* **Activity**
The result should be the listing below, restated exactly, with its pictures left out.

____

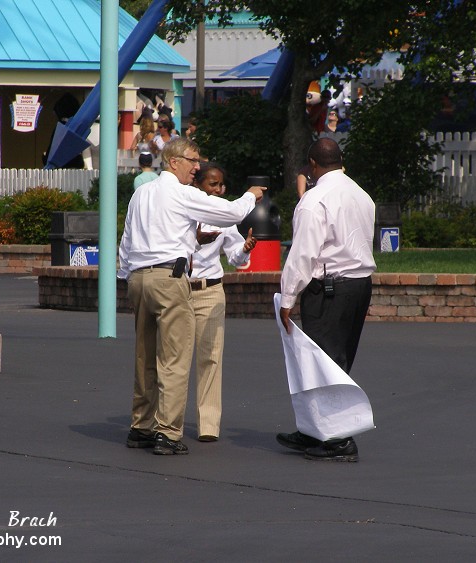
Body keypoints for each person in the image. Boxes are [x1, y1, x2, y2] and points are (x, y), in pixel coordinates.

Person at [118, 138, 266, 456]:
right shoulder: (182, 193)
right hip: (169, 279)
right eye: (193, 160)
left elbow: (127, 240)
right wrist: (251, 196)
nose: (197, 167)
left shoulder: (141, 193)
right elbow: (230, 213)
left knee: (145, 356)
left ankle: (141, 427)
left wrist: (125, 277)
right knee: (175, 358)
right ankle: (168, 433)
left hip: (139, 278)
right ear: (174, 162)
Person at [277, 137, 376, 462]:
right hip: (359, 285)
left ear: (313, 165)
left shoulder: (314, 200)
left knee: (323, 363)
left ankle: (337, 440)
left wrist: (288, 296)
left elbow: (303, 253)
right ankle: (313, 430)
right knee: (339, 359)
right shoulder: (361, 195)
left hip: (329, 289)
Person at [189, 163, 257, 442]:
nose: (218, 190)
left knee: (211, 358)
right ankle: (167, 423)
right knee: (173, 361)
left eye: (221, 186)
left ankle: (208, 424)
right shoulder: (182, 209)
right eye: (212, 185)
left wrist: (244, 248)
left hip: (210, 291)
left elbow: (238, 260)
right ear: (198, 186)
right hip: (179, 289)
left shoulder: (225, 217)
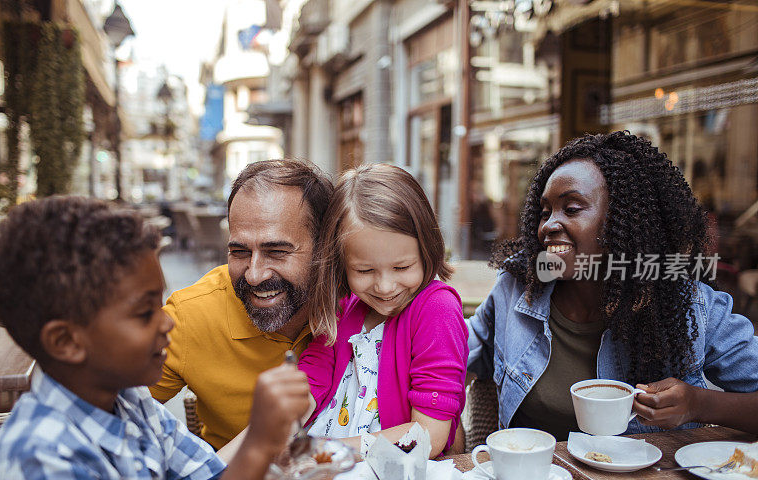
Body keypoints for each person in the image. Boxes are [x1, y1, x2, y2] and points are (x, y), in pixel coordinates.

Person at [0, 196, 311, 480]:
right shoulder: (41, 457)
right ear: (66, 342)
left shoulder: (130, 401)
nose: (167, 323)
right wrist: (258, 444)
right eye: (144, 312)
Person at [467, 131, 758, 441]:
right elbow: (450, 355)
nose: (549, 225)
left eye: (572, 208)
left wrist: (700, 404)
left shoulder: (687, 305)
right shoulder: (516, 286)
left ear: (623, 221)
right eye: (544, 212)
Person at [150, 159, 333, 451]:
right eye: (239, 251)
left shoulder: (366, 299)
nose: (254, 274)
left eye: (276, 251)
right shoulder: (190, 315)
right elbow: (108, 417)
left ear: (325, 248)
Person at [299, 164, 468, 458]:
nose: (385, 286)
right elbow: (312, 379)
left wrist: (326, 451)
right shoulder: (343, 305)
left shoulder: (436, 309)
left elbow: (428, 435)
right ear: (341, 263)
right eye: (364, 270)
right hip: (326, 472)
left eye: (402, 267)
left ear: (427, 249)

____

* **Result**
Body keypoints for each person in the image. Boxes are [x1, y1, x2, y2] and points are (x, y), in pixel coordinates.

Person at [118, 138, 266, 456]:
right shoulder: (182, 193)
right hip: (169, 279)
right eye: (193, 160)
left elbow: (127, 240)
right wrist: (251, 196)
nose: (197, 167)
left shoulder: (141, 193)
right elbow: (230, 213)
left knee: (145, 356)
left ankle: (141, 427)
left wrist: (125, 277)
right knee: (175, 358)
right ankle: (168, 433)
left hip: (139, 278)
right ear: (174, 162)
Person at [277, 137, 376, 462]:
right hip: (359, 285)
left ear: (313, 165)
left shoulder: (314, 200)
left knee: (323, 363)
left ankle: (337, 440)
left wrist: (288, 296)
left elbow: (303, 253)
right ankle: (313, 430)
right knee: (339, 359)
right shoulder: (361, 195)
left hip: (329, 289)
Person at [189, 163, 257, 442]:
nose: (218, 190)
left knee: (211, 358)
right ankle: (167, 423)
right knee: (173, 361)
left eye: (221, 186)
left ankle: (208, 424)
right shoulder: (182, 209)
right eye: (212, 185)
left wrist: (244, 248)
left hip: (210, 291)
left elbow: (238, 260)
right ear: (198, 186)
right hip: (179, 289)
left shoulder: (225, 217)
Body keypoints for each person in the image. Boxes are [x1, y1, x2, y2] and points are (x, y), in pixel coordinates.

Person at [0, 196, 311, 480]:
right shoulder: (41, 457)
right ear: (66, 342)
left shoulder: (130, 401)
nose: (167, 323)
right wrist: (258, 444)
right eye: (144, 312)
Person at [467, 131, 758, 441]:
right elbow: (450, 355)
nose: (549, 225)
left eye: (572, 208)
left wrist: (700, 404)
left shoulder: (687, 305)
right shoulder: (516, 286)
left ear: (623, 221)
right eye: (544, 212)
Person at [150, 159, 333, 451]:
right eye: (239, 251)
left shoulder: (366, 299)
nose: (254, 274)
left eye: (276, 251)
right shoulder: (190, 315)
right elbow: (108, 417)
left ear: (325, 248)
Person at [299, 164, 468, 458]:
nose: (385, 286)
right elbow: (312, 379)
left wrist: (326, 451)
right shoulder: (343, 305)
left shoulder: (436, 309)
left elbow: (428, 435)
right ear: (341, 263)
right eye: (364, 270)
right hip: (326, 472)
left eye: (402, 267)
left ear: (427, 249)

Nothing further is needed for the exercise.